__WHAT IS BEING ASKED__. Repeat the portion of the missing-person field specification below from "automated-pfif-author: ScrapeMatic 0.5" up to and including "the person object.)", word for word.

Static Identifying Information About a Missing Person (9 fields)

These fields are specifically for identifying the person and should be for data that never changes. These are the fields to search on. Insisting on all capitals and no accents is ugly, but it makes searches more likely to converge on the correct record. The other field is a very crude way to import foreign data, but the formatting guidelines should make it possible to extract the data again if there is a desperate need to do so. For other, free-form text was chosen instead of XML to make it easy for an application to display other directly in the UI.

first_name (string, all capitals, no accents):
First name of the person sought or found, optionally followed by a space and any middle names or middle initials.
last_name (string, all capitals, no accents):
Last name of the person sought or found.
home_city (string, city name, all capitals, no accents):
Home city of the person sought or found.
home_state (string, two-letter postal abbreviation):
Home state of the person sought or found.
home_neighborhood (string, all capitals, no accents):
Name of the home neighborhood of the person sought or found.
home_street (string, all capitals, no accents):
Street name (no number) of the home address of the person sought or found.
home_zip (integer):
Zip code of the home address of the person sought or found.
photo_url (string):
URL to an image of an identifying photograph of the person sought or found.
other (large string):
Free-form text containing any other static data fields brought in from other sources. (Non-static data imported from other sources should go into a note record.) Short fields should be on a single line with the field name, a colon, and the field value. Long fields can be given as a line with the field name and a colon, then text indented on the following lines. When a record is converted from some other form to PFIF by a machine process, the field "automated-pfif-author" should be present and should name the program that produced the PFIF. The "automated-pfif-author" field is not added when records are exported from a PFIF repository. A description of the person in free-form text can also go here, with the field name "description". For example, a program that scrapes a record from a non-PFIF format that includes a free-form text field might produce an other field like this:
description:
    Dark hair, in her late thirties.
    Also goes by the names "Kate" or "Katie".
automated-pfif-author: ScrapeMatic 0.5
Field names for data fields imported from other applications should begin with the domain name and a slash. For example, if a birthdate is imported from an ICRC record, it might look like this:
icrc.org/birthdate: 1976-02-26

4.2. note records

Each note record belongs to exactly one person record. There may be any number of note records associated with a particular person record. (See below for implementation notes. A database might implement this by including a foreign key, person_record_id, that refers to the person record. An object-oriented representation might implement this by embedding a list of note objects within the person object.)

Dataset entries:

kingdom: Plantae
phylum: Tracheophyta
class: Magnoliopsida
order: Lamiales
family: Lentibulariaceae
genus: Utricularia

__EXERCISE SOLUTION__.
automated-pfif-author: ScrapeMatic 0.5
Field names for data fields imported from other applications should begin with the domain name and a slash. For example, if a birthdate is imported from an ICRC record, it might look like this:
icrc.org/birthdate: 1976-02-26

4.2. note records

Each note record belongs to exactly one person record. There may be any number of note records associated with a particular person record. (See below for implementation notes. A database might implement this by including a foreign key, person_record_id, that refers to the person record. An object-oriented representation might implement this by embedding a list of note objects within the person object.)